Герман посмотрел перед собой. Пассажиры жевали резинку и читали газеты. Они утешали себя чужими несчастьями, некрологами и сообщениями о преступлениях. Невесту застрелили в день свадьбы, и ее фотография смотрела с желтой страницы газеты: в свадебном платье со шлейфом, с букетом цветов и улыбкой. Чего же она хотела? Быть преданной мужу, беременеть, рожать детей в муках, воспитывать их, работать, стирать, убирать, состариться и умереть. Но даже этим не наделила ее судьба. А убийца? Утолив свой гнев, теперь он будет ждать несколько лет в камере для смертников того момента, когда все апелляции будут отклонены, придет время последней трапезы, и его поведут на электрический стул… Лучший мир? Грядущий мир? Уфф…

Закрыв глаза, Герман погрузился в собственную тьму.

IV

Пятница и суббота с Ядвигой пролетели быстро. Ядвига не перешла в иудаизм официальным образом при участии раввина, но старалась соблюдать законы. Она помнила еврейские обычаи с того времени, когда прислуживала у родителей Германа. На субботу она покупала халу и пекла печенье. В Америке нет таких печей[63], в которых можно держать чолнт, но соседка научила Ядвигу накрывать газовую плиту асбестом и ставить на него еду, чтобы она не остывала в субботу.

Ядвига купила на Мермейд-авеню вино для благословения и субботние свечи с двумя медными подсвечниками. Она не знала слов благословения, но после зажигания субботних свечей закрывала руками глаза и что-то бормотала точно так же, как это делала мама Германа.

А еврей Герман не соблюдал субботу. Он включал и выключал свет, после ужина, состоящего из рыбы, риса с бобами, курицы и морковного цимеса, садился писать, хотя, как Ядвига хорошо помнила, писать в субботу запрещено. Когда она упрекала его в том, что он нарушает Божьи заповеди, Герман заявлял:

— И ты собралась меня поучать? Бога нет. Нет. Если даже и есть, я хочу поступать Ему назло…

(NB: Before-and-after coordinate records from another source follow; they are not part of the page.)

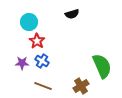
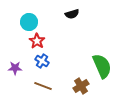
purple star: moved 7 px left, 5 px down
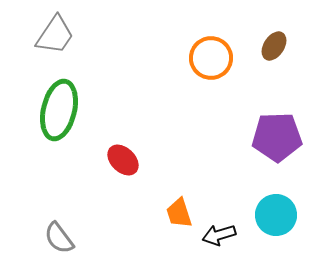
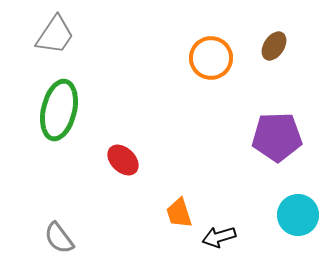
cyan circle: moved 22 px right
black arrow: moved 2 px down
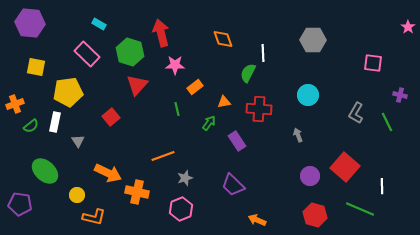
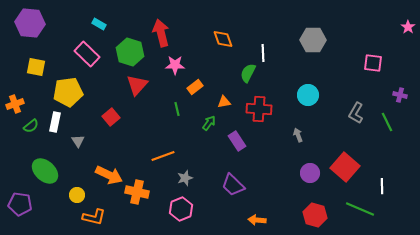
orange arrow at (108, 173): moved 1 px right, 2 px down
purple circle at (310, 176): moved 3 px up
orange arrow at (257, 220): rotated 18 degrees counterclockwise
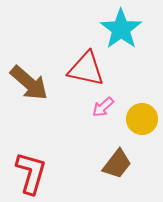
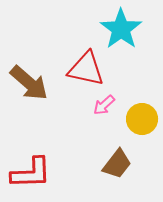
pink arrow: moved 1 px right, 2 px up
red L-shape: rotated 72 degrees clockwise
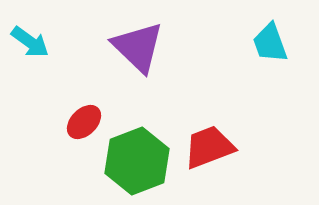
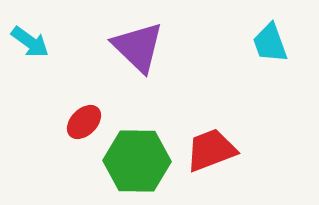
red trapezoid: moved 2 px right, 3 px down
green hexagon: rotated 22 degrees clockwise
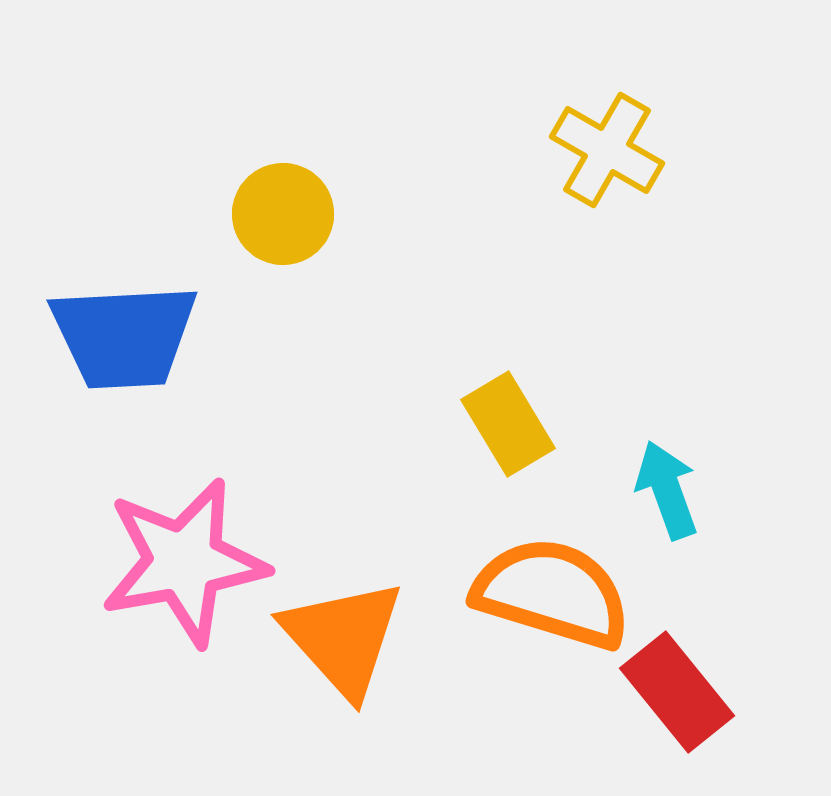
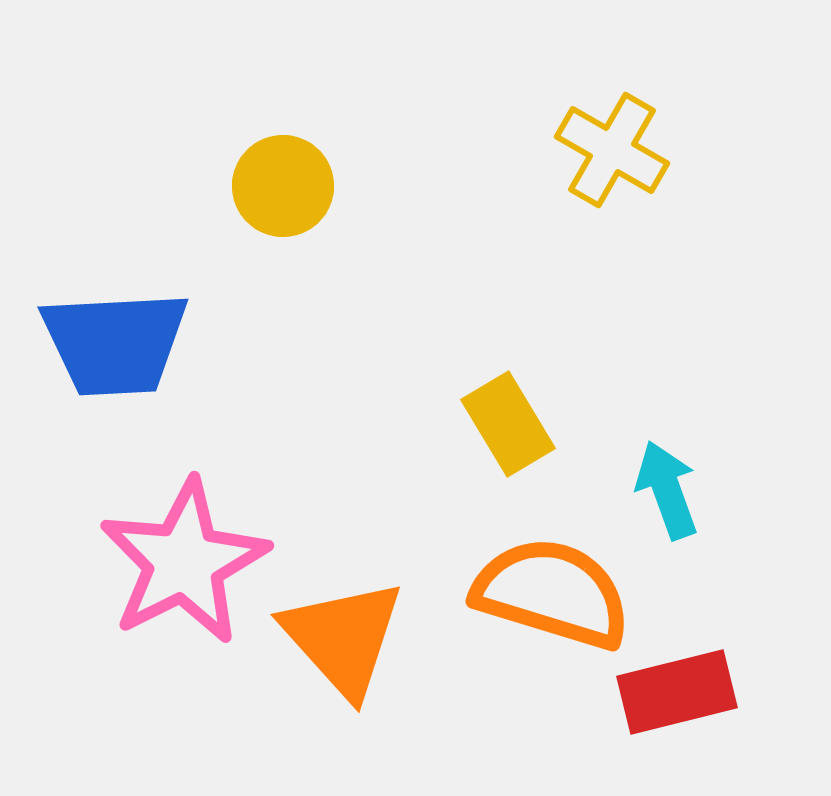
yellow cross: moved 5 px right
yellow circle: moved 28 px up
blue trapezoid: moved 9 px left, 7 px down
pink star: rotated 17 degrees counterclockwise
red rectangle: rotated 65 degrees counterclockwise
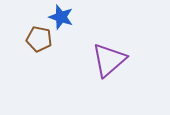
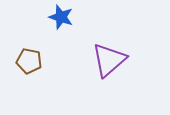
brown pentagon: moved 10 px left, 22 px down
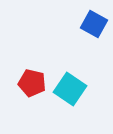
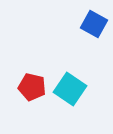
red pentagon: moved 4 px down
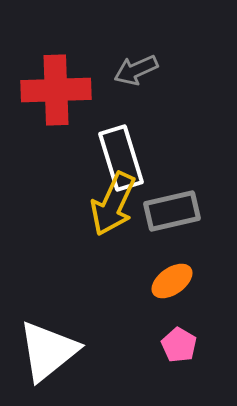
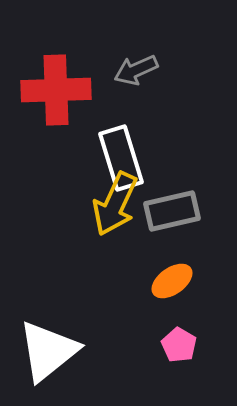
yellow arrow: moved 2 px right
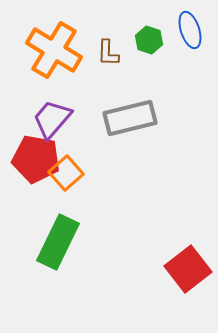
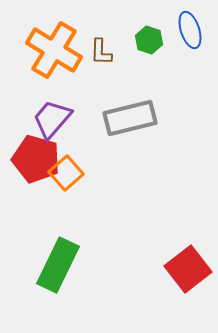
brown L-shape: moved 7 px left, 1 px up
red pentagon: rotated 6 degrees clockwise
green rectangle: moved 23 px down
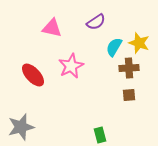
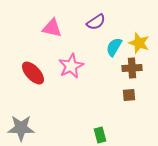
brown cross: moved 3 px right
red ellipse: moved 2 px up
gray star: moved 1 px down; rotated 16 degrees clockwise
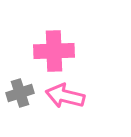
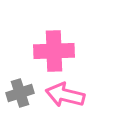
pink arrow: moved 1 px up
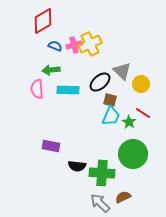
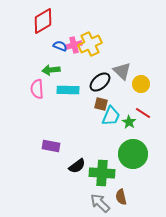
blue semicircle: moved 5 px right
brown square: moved 9 px left, 4 px down
black semicircle: rotated 42 degrees counterclockwise
brown semicircle: moved 2 px left; rotated 77 degrees counterclockwise
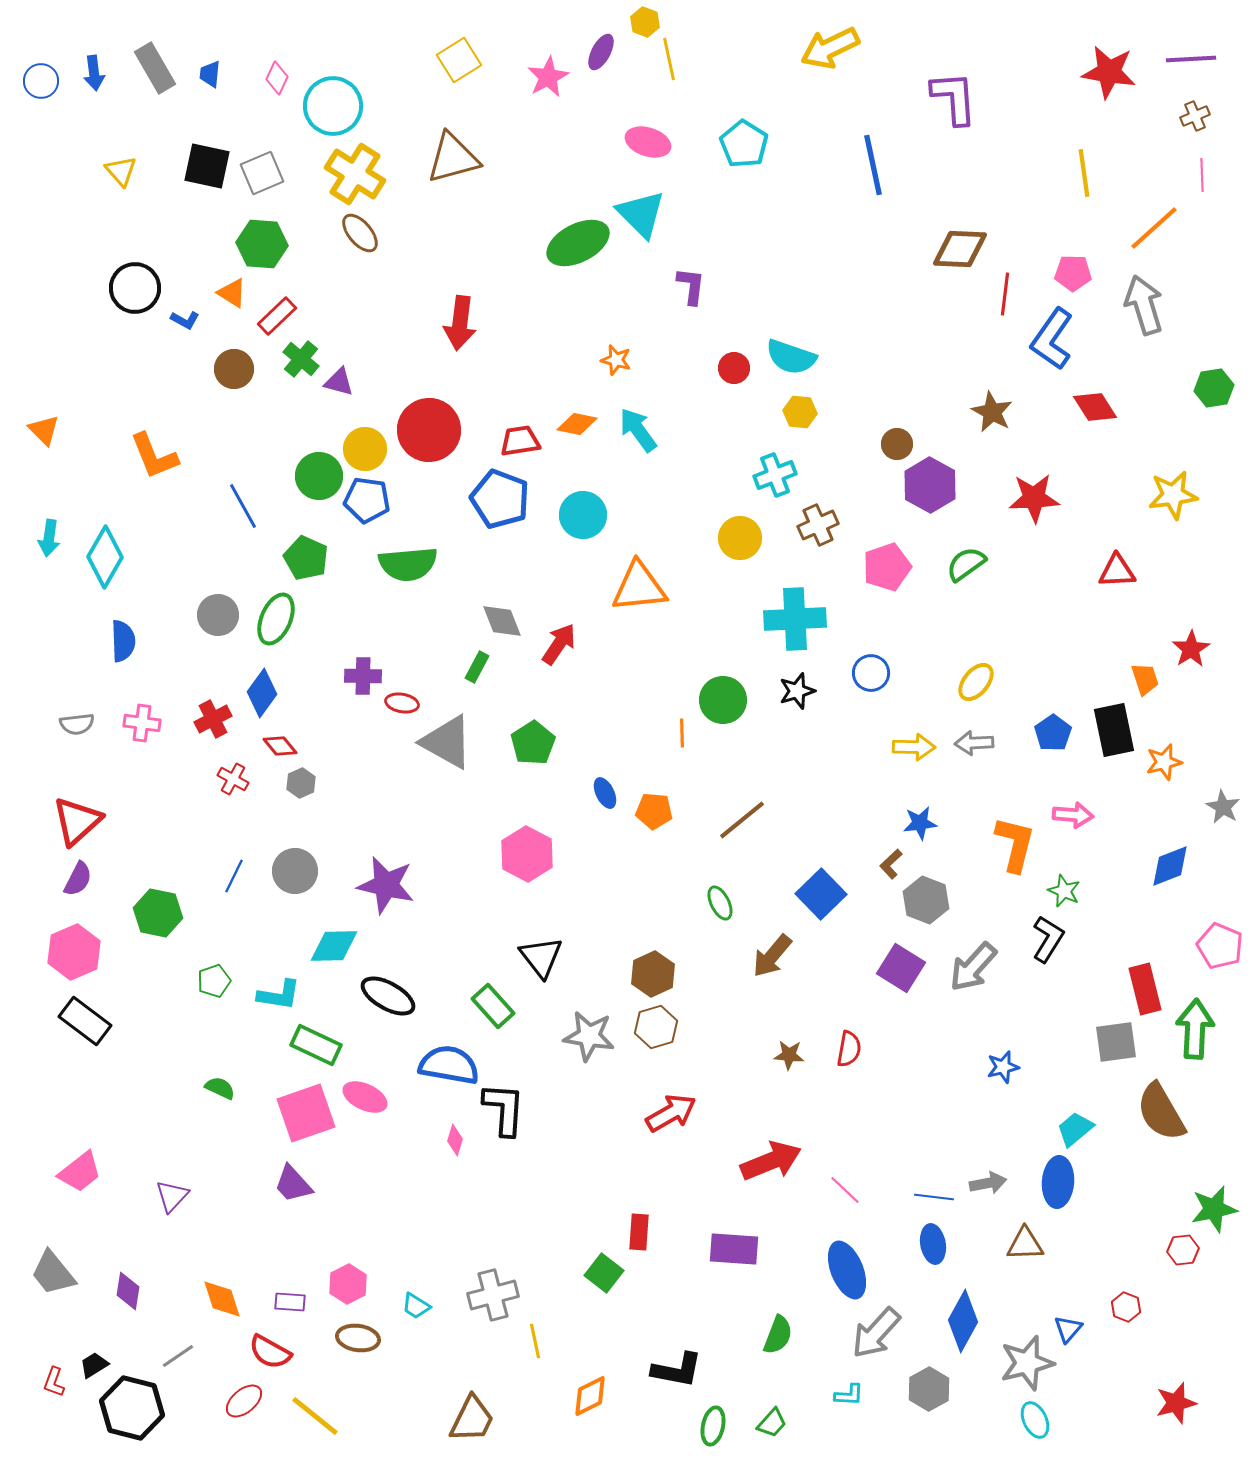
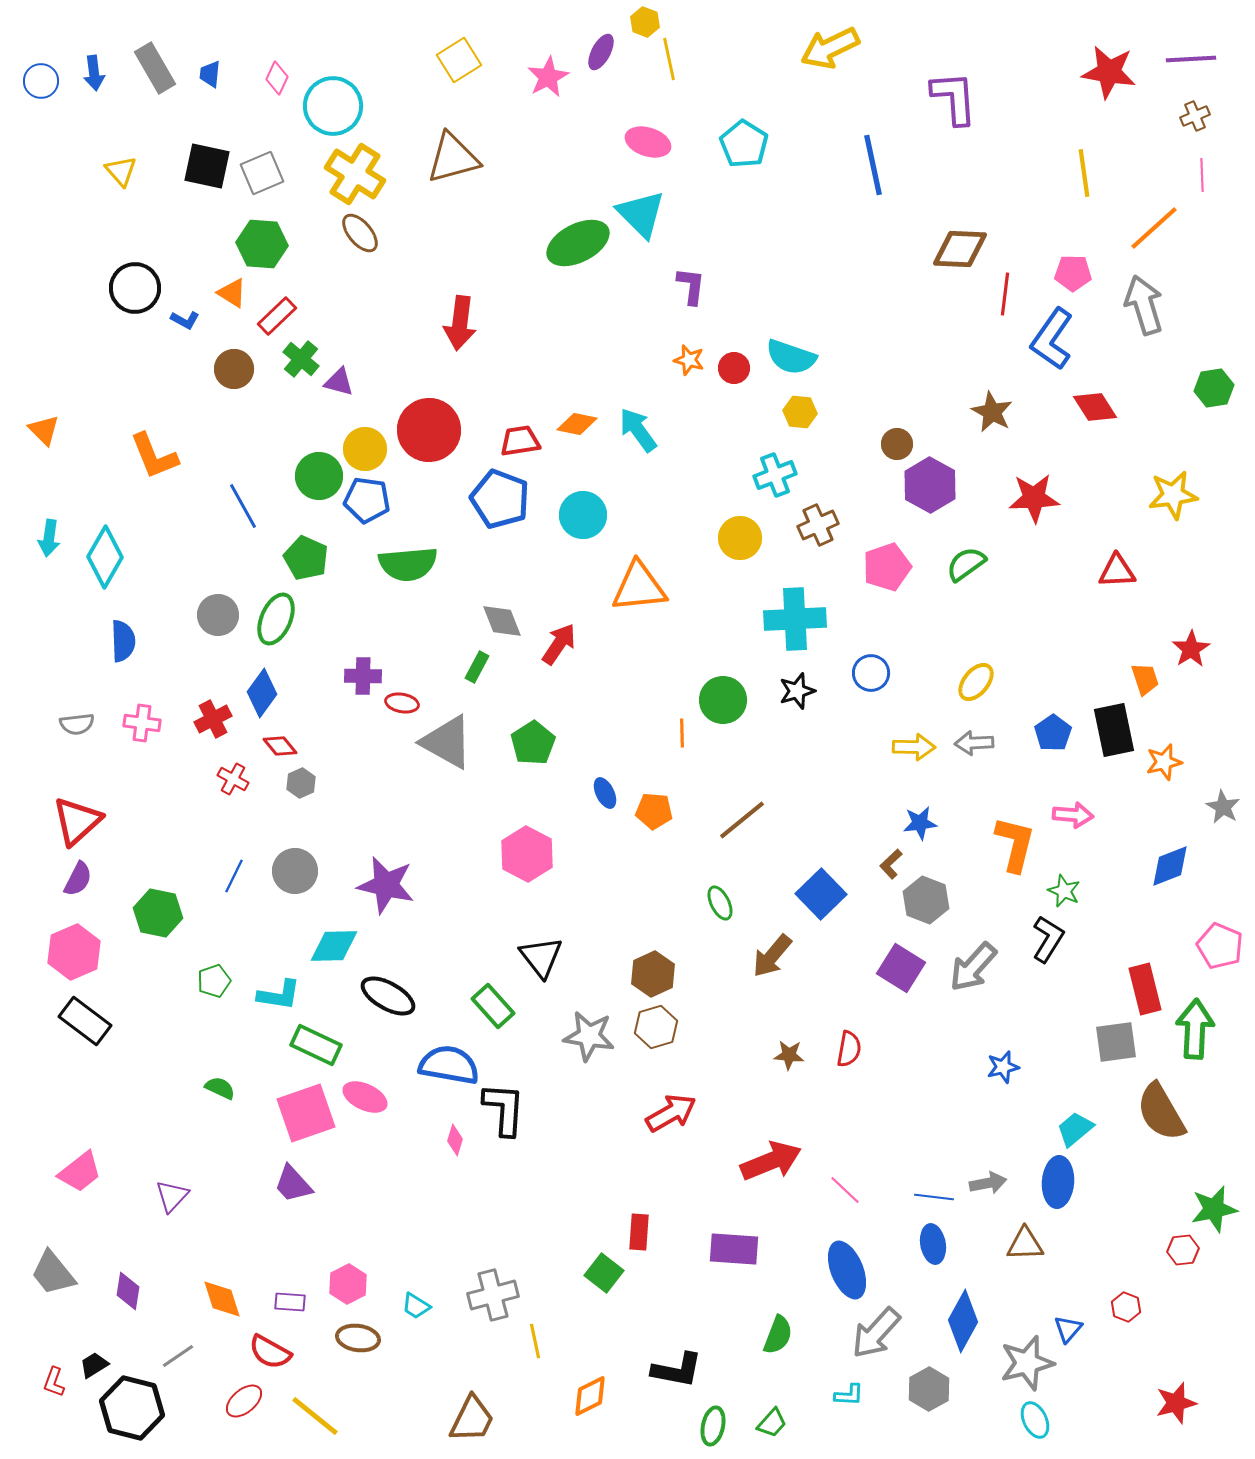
orange star at (616, 360): moved 73 px right
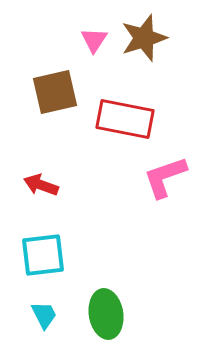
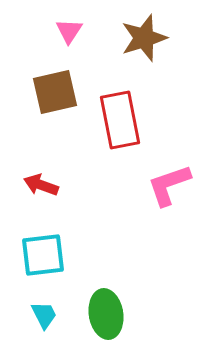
pink triangle: moved 25 px left, 9 px up
red rectangle: moved 5 px left, 1 px down; rotated 68 degrees clockwise
pink L-shape: moved 4 px right, 8 px down
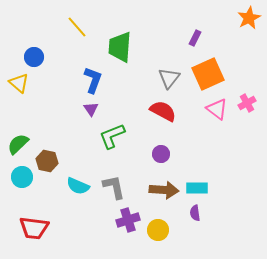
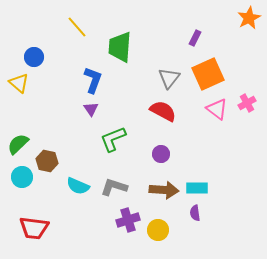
green L-shape: moved 1 px right, 3 px down
gray L-shape: rotated 60 degrees counterclockwise
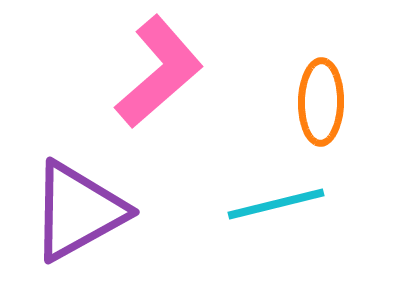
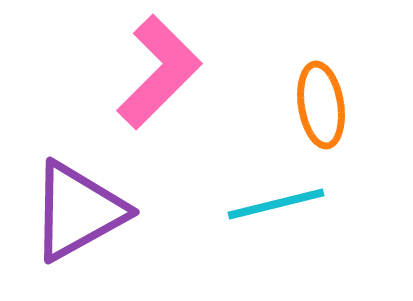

Сегодня Герман принес домой деньги, но выглядел он более озабоченным, чем когда-либо. Ядвига пыталась заговорить с ним, но он не отвечал. Он несколько раз интересовался, не звонил ли ему кто-нибудь по телефону сегодня до его возвращения. В перерыве между рыбой и бульоном Герман вынул из нагрудного кармана записную книжку с ручкой и что-то пометил. Иногда по пятницам, пребывая в хорошем расположении духа, он пел субботние напевы, которые знал от своего отца, — «Шолом-алейхем»[64], «Эшес хайл»[65]. Герман перевел их для Ядвиги на польский: первый был гимном ангелам, провожающим еврея домой в субботу, а второй — похвалой любимой жене, которая ценнее жемчуга. Щеки у Ядвиги рдели, когда Герман говорил с ней словами из Библии, ее глаза светлели и наполнялись субботним весельем.

Но сегодня Герман молчал и постоянно оглядывался, как потерянный. У Ядвиги иногда закрадывались подозрения, что у Германа были другие женщины во время его поездок. Все же он был городским, образованным человеком. Ему, наверное, иногда хотелось иметь отношения с женщиной, которая умеет читать эти маленькие буковки. И все же она жалела Германа. Разве мужчины способны понять, что им нужно на самом деле? Их ослепляют слова, улыбки, стук каблучков. В Америке полно вертихвосток, кокеток и распутниц.